What keeps me awake at night is just how many children are out of school right now. You know, after all these years of education, for all of drive, it still breaks my heart that there are millions of girls and boys who are out of school and that there are millions who are still not able to complete school. That breaks my heart because every day it’s like seeing worst go on every single day. And I don’t need an imagination. When I got a chance to go through school, there were peers in my class that didn’t get the chance. So, I know personally what that means. And when I look at them, I see what their life became and the difference my life meant.

So, talking about opportunity, we are still alive, aren’t we? You know, COVID and all, we are still standing. And I believe that we are alive for a reason. So, whatever we can all do in this time, in this season, while are we still breathing, to be able to help one more girl, two more girls, three more girls to just get that chance. It’s phenomenal. And I love that, you know, like we always say with my sisters in CAMA that, you know, we’ll make this dollar count. We’ll make every dollar, every cent given to CAMFED count.

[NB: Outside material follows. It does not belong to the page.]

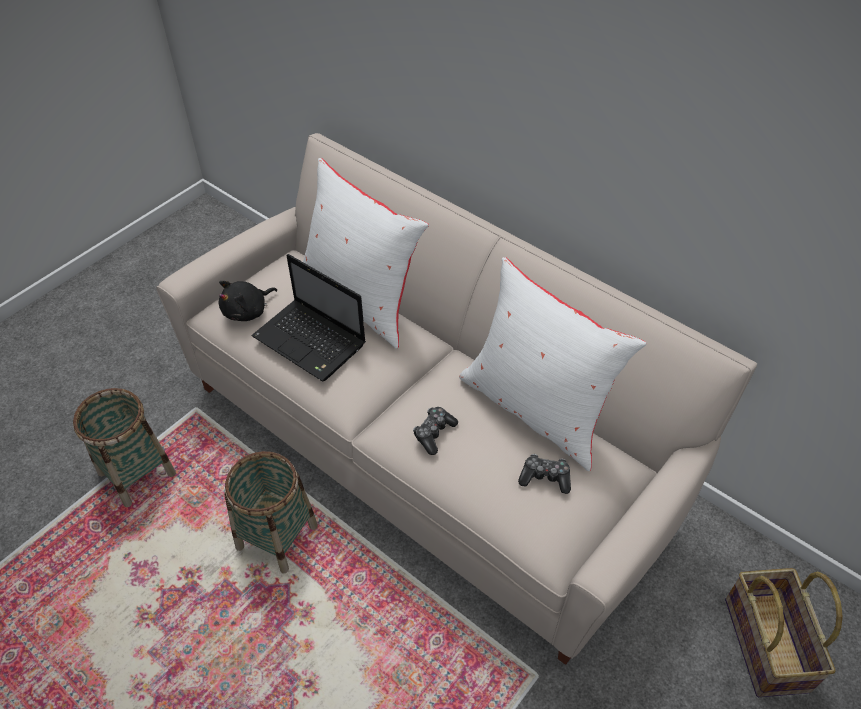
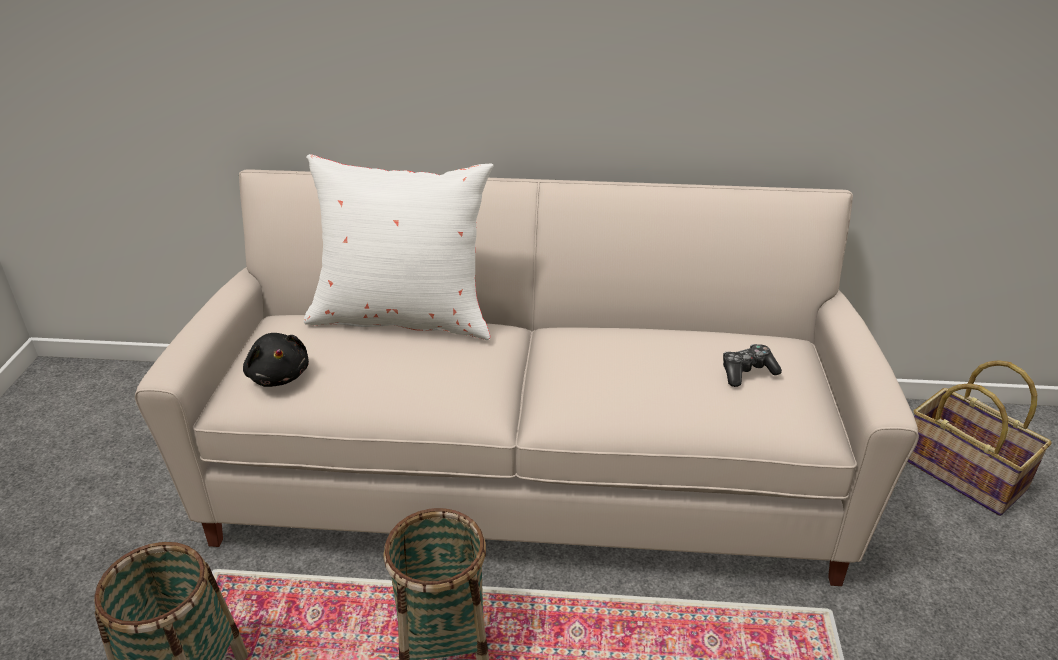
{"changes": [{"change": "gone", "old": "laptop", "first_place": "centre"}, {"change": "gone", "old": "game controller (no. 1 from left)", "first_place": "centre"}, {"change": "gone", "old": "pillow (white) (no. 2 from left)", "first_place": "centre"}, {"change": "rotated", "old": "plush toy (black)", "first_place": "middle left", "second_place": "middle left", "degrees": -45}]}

You know, we don’t need any motivation to do what we do. We have got that covered. Every dollar you give will go far. It will allow for more, more and more Angelines to come through, more and more Fionas. It’s possible. I can go on and on Brooke. Otherwise, everybody would have a sleepless night if I start talking. So, I put a full stop now.


Brooke Hutchinson, Executive Director, CAMFED USA Foundation Thanks, Angie. More Angelines, more Fionas, more Faiths, absolutely. So, thank you so much. We’ve come to the end of our time together. And thank you, Angie, first of all, for meeting us today and for all of the supporters who have joined us, engaged and asked questions. As I said at the beginning, we’ll share the recording of the event after the call. And if you like what you heard, which we hope is the case, please ask that you pass it on to five friends so that more people can join our movement for change. Thank you again and everyone, have a wonderful day.